By the time we got to Gadsden, I had half a hundred texts from Anna-Claire, asking to come by the house. The very idea was a horror to me, and not only because she’d find it empty and realize something so much worse than stomach flu was happening. The place felt gutted, pitted, its newly hollow center filled with danger. I told her in no uncertain terms to stay away, as if I believed that she could catch something, as if terror were contagious. Even if I had been at home to smile and lie to her, I did not want her breathing the air.

She pushed me, relentless. She had a global-studies report due Monday. She needed her laptop, and her copy of I Am Malala, and the soft blue hoodie that helped her think. I told her no again, that this bug was very contagious. She insisted with the invincible certainty of a thirteen-year-old that she would not get sick.

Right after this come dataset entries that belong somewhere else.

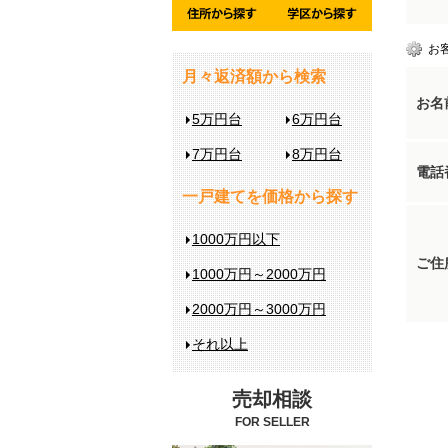
お
月々返済額から検索
お名
5万円台
6万円台
7万円台
8万円台
電話
一戸建てを価格から探す
1000万円以下
ご住
1000万円～2000万円
2000万円～3000万円
それ以上
売却相談
FOR SELLER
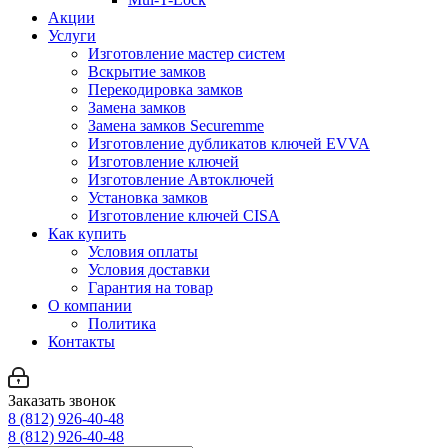
Акции
Услуги
Изготовление мастер систем
Вскрытие замков
Перекодировка замков
Замена замков
Замена замков Securemme
Изготовление дубликатов ключей EVVA
Изготовление ключей
Изготовление Автоключей
Установка замков
Изготовление ключей CISA
Как купить
Условия оплаты
Условия доставки
Гарантия на товар
О компании
Политика
Контакты
Заказать звонок
8 (812) 926-40-48
8 (812) 926-40-48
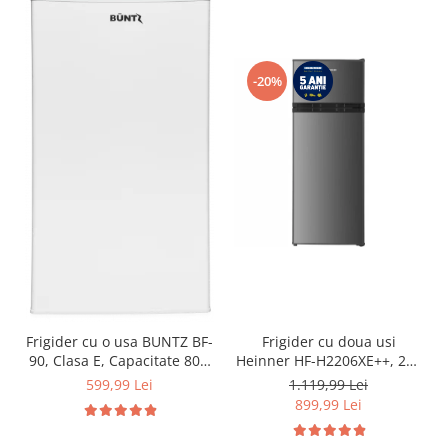
-20%
Frigider cu o usa BUNTZ BF-
Frigider cu doua usi
90, Clasa E, Capacitate 80L,
Heinner HF-H2206XE++, 206
Iluminare interioara,
l, Clasa E, lumina LED, 3
599,99 Lei
1.119,99 Lei
Compartiment gheata, H 83
rafturi de sticla, H 143 cm,
899,99 Lei
cm, Alb
Inox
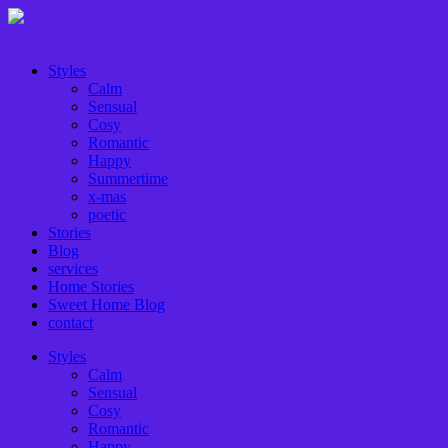
Styles
Calm
Sensual
Cosy
Romantic
Happy
Summertime
x-mas
poetic
Stories
Blog
services
Home Stories
Sweet Home Blog
contact
Styles
Calm
Sensual
Cosy
Romantic
Happy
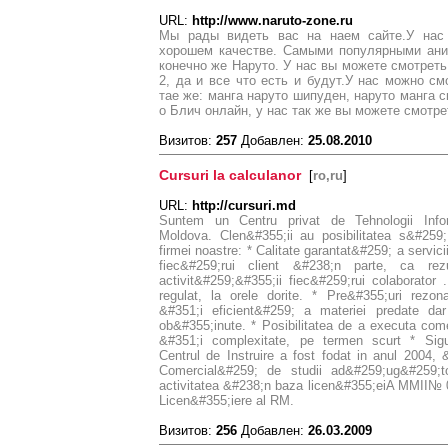
URL:
http://www.naruto-zone.ru
Мы рады видеть вас на наем сайте.У нас
хорошем качестве. Самыми популярными ани
конечно же Наруто. У нас вы можете смотреть
2, да и все что есть и будут.У нас можно см
тае же: манга наруто шипуден, наруто манга 
о Блич онлайн, у нас так же вы можете смотре
Визитов:
257
Добавлен:
25.08.2010
Cursuri la calculanor
[
ro,ru
]
URL:
http://cursuri.md
Suntem un Centru privat de Tehnologii Info
Moldova. Clen&#355;ii au posibilitatea s&#259; 
firmei noastre: * Calitate garantat&#259; a servici
fiec&#259;rui client &#238;n parte, ca rez
activit&#259;&#355;ii fiec&#259;rui colaborator .
regulat, la orele dorite. * Pre&#355;uri rezona
&#351;i eficient&#259; a materiei predate da
ob&#355;inute. * Posibilitatea de a executa com
&#351;i complexitate, pe termen scurt * Sigu
Centrul de Instruire a fost fodat in anul 2004, 
Comercial&#259; de studii ad&#259;ug&#259;to
activitatea &#238;n baza licen&#355;eiA MMII№ 
Licen&#355;iere al RM.
Визитов:
256
Добавлен:
26.03.2009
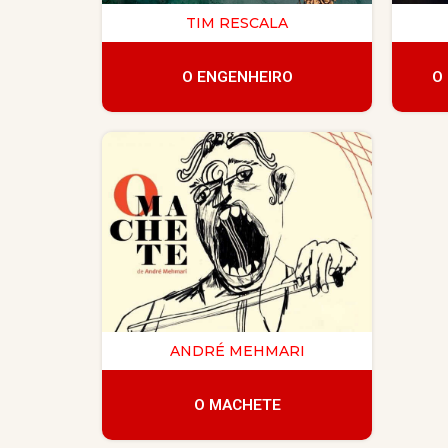
TIM RESCALA
O ENGENHEIRO
O
ANDRÉ MEHMARI
O MACHETE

Grandma and Peyton can wait in the car. I’ll bring Lysol and spray it in a cloud all around myself as I runrunrun up to my room. Mom. MOM. It will take one second!

 

“Dear God, this child,” I said to Marshall. Texting with her about these small, real troubles made me feel disoriented, almost dizzy. I remembered that I used to be a woman who cared deeply about her daughter’s book reports. I could not get there from here. I had no patience for her concerns, so far away and foolish.

Then she got my mother to text me, too. Honey? A-C is really worried. I have a surgical mask she can wear to run in. She needs her Malala. . . .

I told Mom to take them to Little Shop of Stories and buy another copy and any book that Peyton wanted. My treat. As for the laptop, Anna-Claire could go to Google Docs and work from Mom’s old Dell.

But the HOODIE!!!!! my daughter texted.

Okay, I finally texted back. Come get it. But bring your phone to hand me when you arrive because the second you set foot in this house, you’re grounded. Two weeks.